“有兩個店鋪的室外監控中間存在監控死角,其他路人經過這段路途的時間是兩分鐘左右,而嫌犯和戴浦和則是足足十分鐘。
“當然,這其中有戴浦和處於半昏迷狀態,腿腳不便,嫌犯攙扶著他行走緩慢的原因,但除非他們摔跤了,不然也不會這麼慢。
“我看過他們身上衣物的細節,確定他們沒有摔跤。而且嫌犯的斜挎包也有變化:經過這段監控死角之前,他的包有個凸起,經過之後,包的凸起形狀有變化,拉鍊位置也有變化。”
祁興言起身,“你是說,嫌犯把包裡的什麼東西丟在了這段監控死角的路途中?”
“是。”
“走,去看看。”
成澈攔住急著動身的祁興言,“我還有個發現,有關於這個嫌犯最重要的特徵。”
“什麼?”唐局也激動地站起來。
“嫌犯的左眼,”成澈把平板電腦放在會議桌上,讓大家去看上面嫌犯放大的面部,“是假的。
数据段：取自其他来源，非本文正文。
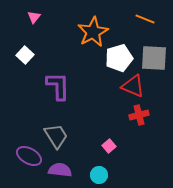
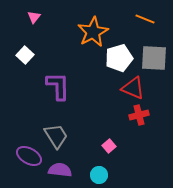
red triangle: moved 2 px down
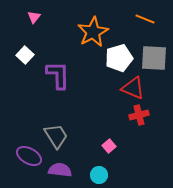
purple L-shape: moved 11 px up
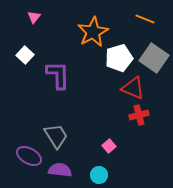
gray square: rotated 32 degrees clockwise
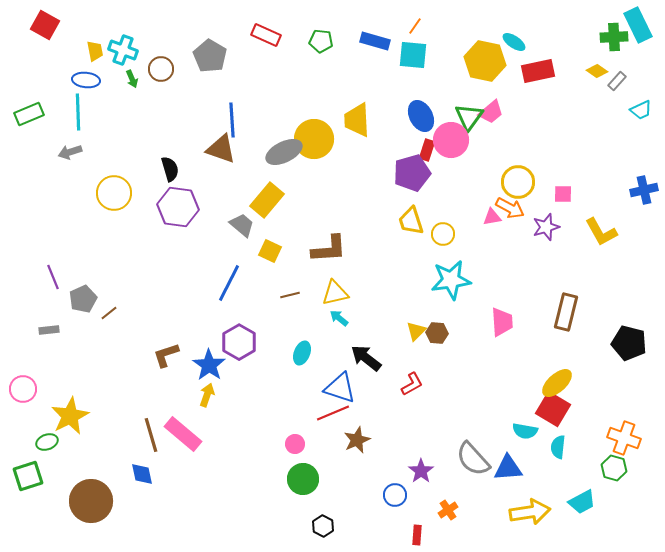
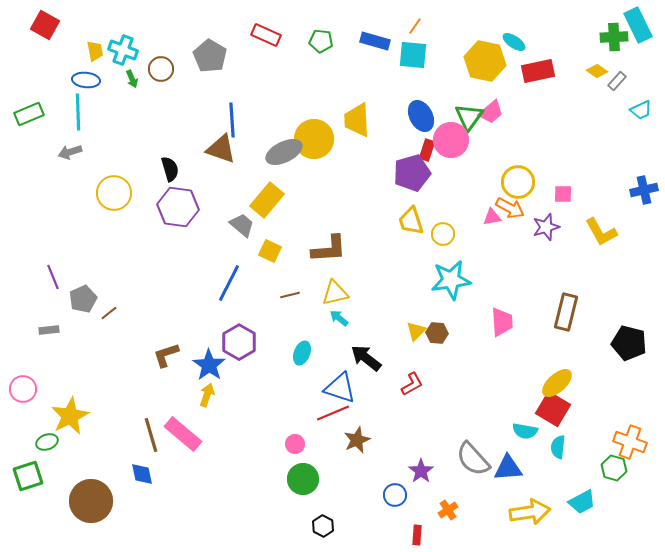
orange cross at (624, 438): moved 6 px right, 4 px down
”
幾個人全都站起來,弓著背向桌上中心點望去。
祁興言乍看之下不覺的有什麼,但是既然有了提醒,他越看越覺得嫌犯被頭髮遮擋了一半的左眼彆扭。
“是義眼?你確定?”唐局歪頭咂嘴,“我怎麼看不出來?”
成澈用堅定的語氣表明態度:
“靜態看的確很難看得出,因為現在義眼技術發展,乍看之下,哪怕是社交距離都能以假亂真。
“我反覆看了監控下嫌犯的動態,他的左眼轉動幅度比右眼小,並且沒有瞳孔的反光。他對他的義眼沒有足夠的自信,所以才用劉海稍加遮擋。”
若是別人,唐局可能還要繼續抱有遲疑態度,可既然是能夠捕捉到常人無法捕捉的細微之處的成澈,只要他敢說,他就敢信敢查。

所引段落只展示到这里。